Open-pollinated vs. Hybrid Seed
Nash was able to continue the development the Pearl Romanesco because the seed he was given was from plants that are open-pollinated. This means that they reproduce themselves by disseminating their pollen via wind, insects or water, either between two plants or between the male and female parts of the same plant.
Open-pollinated plants (OP) produce seeds that “breed true.” This does not mean that there won’t be variation—mutations can always occur. But generally the next generation closely resembles the parent plants. This means a farmer can save seed, and be confident of getting the same crop the next year.
Traditionally, a hybrid comes from the cross of two different varieties of the same plant species. Today, however, there is a more narrow and legal definition. Seed companies control the parent lines and the pollination process to get desirable traits, such as disease resistance, color, or stature. They make deliberate combinations to produce uniform offspring, whose subsequent seeds will not breed true to type. You must always combine the same parent lines to get those traits, and the only ones who have the parent lines are the seed companies. In effect, they “own” the hybrid seed, and even patent them, and the farmer must return to the same company to purchase seed year after year.
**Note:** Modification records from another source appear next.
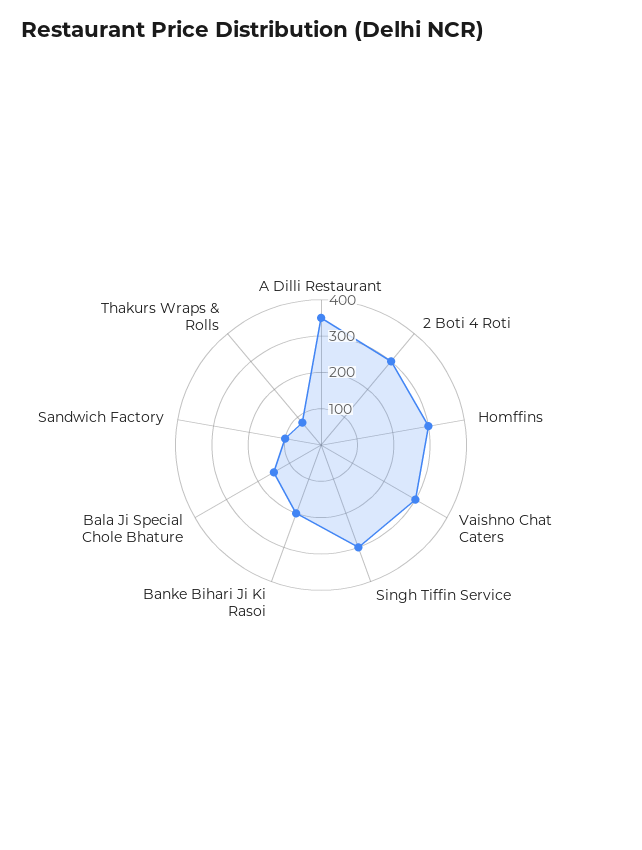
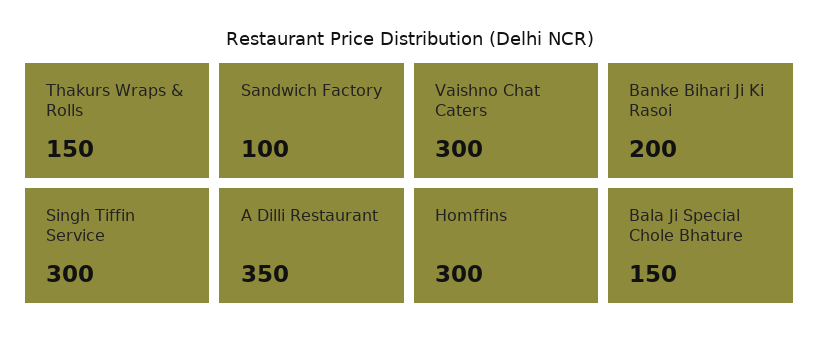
  {
    "A Dilli Restaurant": 350,
-   "2 Boti 4 Roti": 300,
    "Homffins": 300,
    "Vaishno Chat Caters": 300,
    "Singh Tiffin Service": 300,
    "Banke Bihari Ji Ki Rasoi": 200,
    "Bala Ji Special Chole Bhature": 150,
    "Sandwich Factory": 100,
-   "Thakurs Wraps & Rolls": 75
+   "Thakurs Wraps & Rolls": 150
  }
It’s good business to be paid for your work, and that is why seed companies developed hybrids in the first place. It is an issue that all farmers who develop OP varieties have to deal with—that once they release it, anyone can grow it and they will not come back to the originator to purchase more seed.
However, seed was once part of the “commons” in agriculture. Farmers shared them so that everyone could eat. When all seed becomes proprietary, it will be a more expensive, and perhaps even dangerous, world. No one person, government, or corporation should own the source of all food. It is already leading to tremendous loss of agricultural biodiversity, and it puts too much control in the hands of those who do not have the community’s interests as their primary concern.